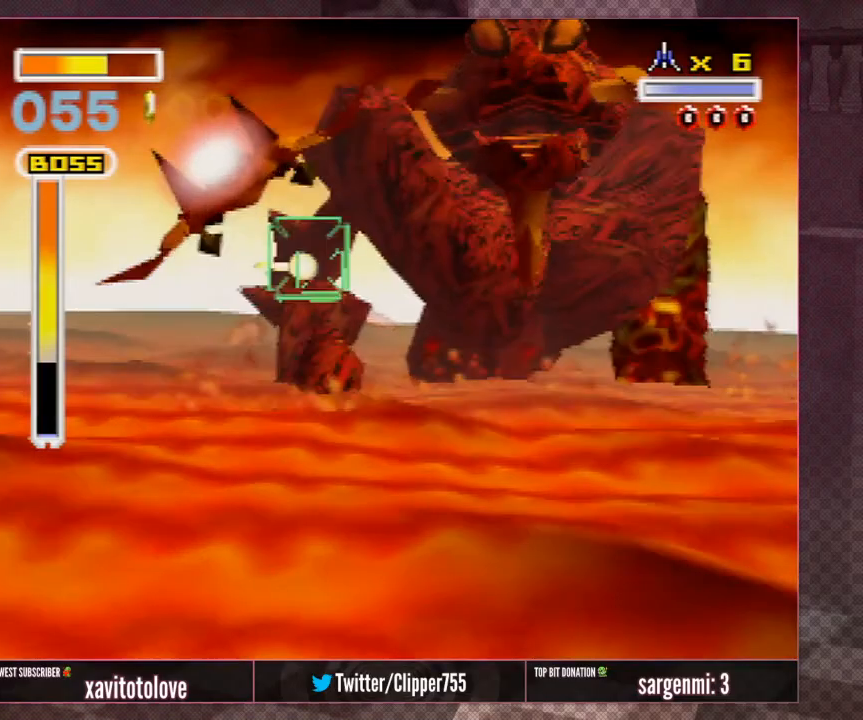
{"buttons": ["A"], "left_stick": "left", "events": [[33, "A", "down"], [33, "left_stick", "down-left"], [183, "A", "up"], [217, "A", "down"], [317, "A", "up"], [367, "A", "down"], [417, "A", "up"], [417, "left_stick", "left"], [467, "A", "down"]]}
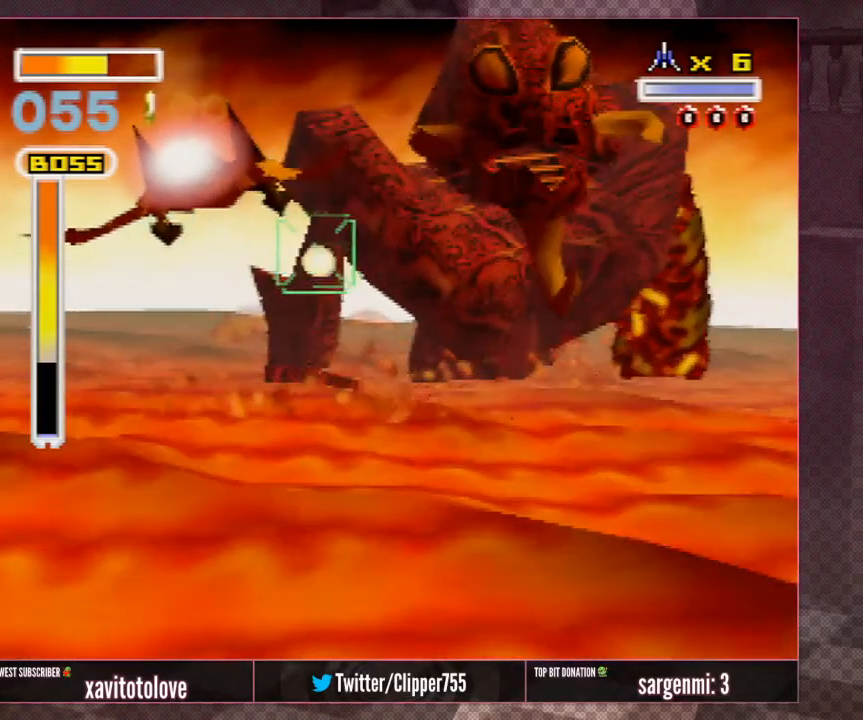
{"buttons": [], "left_stick": "up-left", "events": [[83, "A", "up"], [133, "A", "down"], [183, "A", "up"], [183, "left_stick", "up-left"], [283, "A", "down"], [333, "A", "up"], [433, "A", "down"], [483, "A", "up"]]}
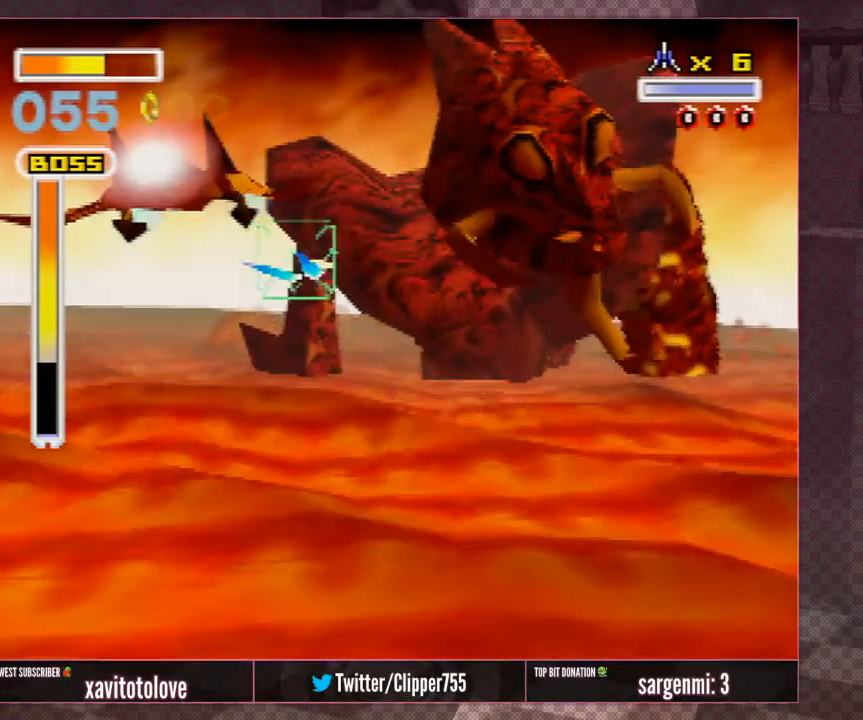
{"buttons": [], "left_stick": "up-left", "events": [[33, "A", "down"], [83, "A", "up"], [183, "A", "down"], [233, "A", "up"], [283, "A", "down"], [383, "A", "up"], [383, "left_stick", "center"], [433, "A", "down"], [500, "A", "up"], [500, "left_stick", "up-left"]]}
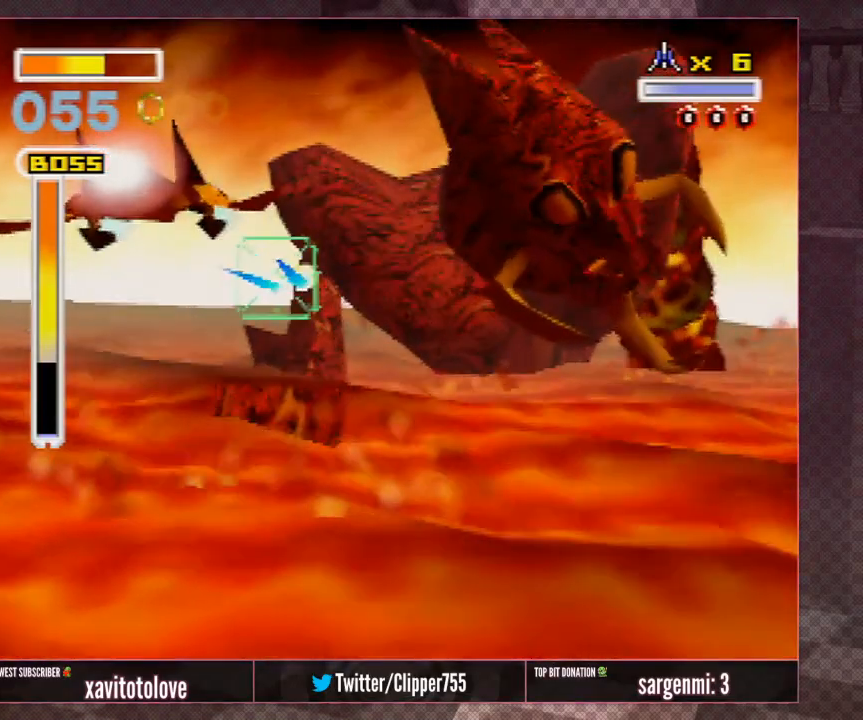
{"buttons": [], "left_stick": "center", "events": [[50, "A", "down"], [100, "A", "up"], [183, "A", "down"], [183, "left_stick", "center"], [233, "A", "up"], [283, "A", "down"], [383, "A", "up"], [383, "left_stick", "up-left"], [433, "A", "down"], [483, "A", "up"], [483, "left_stick", "center"]]}
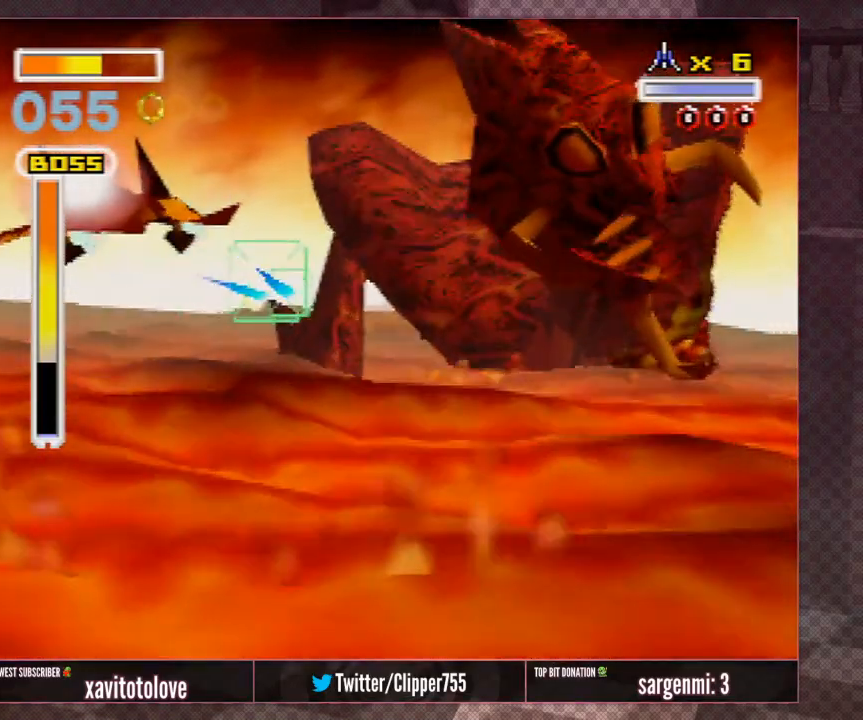
{"buttons": ["A"], "left_stick": "center", "events": [[33, "A", "down"], [133, "A", "up"], [183, "A", "down"], [233, "A", "up"], [283, "A", "down"], [333, "A", "up"], [333, "left_stick", "right"], [383, "A", "down"], [433, "A", "up"], [433, "left_stick", "center"], [500, "A", "down"]]}
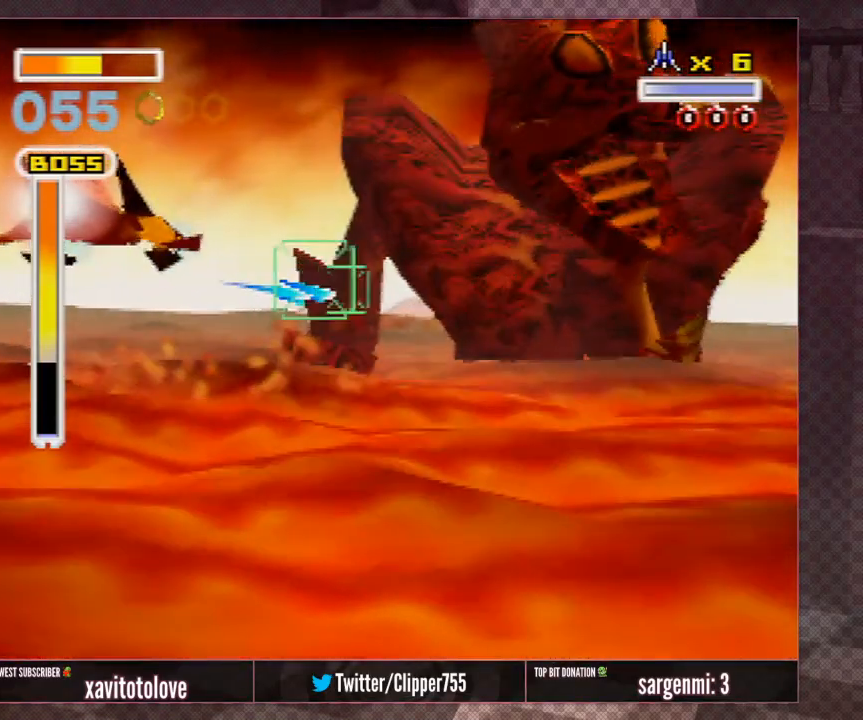
{"buttons": [], "left_stick": "down-right", "events": [[100, "A", "up"], [150, "A", "down"], [200, "A", "up"], [233, "A", "down"], [283, "left_stick", "down-right"], [333, "A", "up"], [383, "A", "down"], [483, "A", "up"]]}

◆ INSTRUCTIONS TO FOLLOW
Your answer must be an exact repeat of the records above, with no pictures in it.

◆ FINISHED EXERCISE
{"buttons": ["A"], "left_stick": "left", "events": [[33, "A", "down"], [33, "left_stick", "down-left"], [183, "A", "up"], [217, "A", "down"], [317, "A", "up"], [367, "A", "down"], [417, "A", "up"], [417, "left_stick", "left"], [467, "A", "down"]]}
{"buttons": [], "left_stick": "up-left", "events": [[83, "A", "up"], [133, "A", "down"], [183, "A", "up"], [183, "left_stick", "up-left"], [283, "A", "down"], [333, "A", "up"], [433, "A", "down"], [483, "A", "up"]]}
{"buttons": [], "left_stick": "up-left", "events": [[33, "A", "down"], [83, "A", "up"], [183, "A", "down"], [233, "A", "up"], [283, "A", "down"], [383, "A", "up"], [383, "left_stick", "center"], [433, "A", "down"], [500, "A", "up"], [500, "left_stick", "up-left"]]}
{"buttons": [], "left_stick": "center", "events": [[50, "A", "down"], [100, "A", "up"], [183, "A", "down"], [183, "left_stick", "center"], [233, "A", "up"], [283, "A", "down"], [383, "A", "up"], [383, "left_stick", "up-left"], [433, "A", "down"], [483, "A", "up"], [483, "left_stick", "center"]]}
{"buttons": ["A"], "left_stick": "center", "events": [[33, "A", "down"], [133, "A", "up"], [183, "A", "down"], [233, "A", "up"], [283, "A", "down"], [333, "A", "up"], [333, "left_stick", "right"], [383, "A", "down"], [433, "A", "up"], [433, "left_stick", "center"], [500, "A", "down"]]}
{"buttons": [], "left_stick": "down-right", "events": [[100, "A", "up"], [150, "A", "down"], [200, "A", "up"], [233, "A", "down"], [283, "left_stick", "down-right"], [333, "A", "up"], [383, "A", "down"], [483, "A", "up"]]}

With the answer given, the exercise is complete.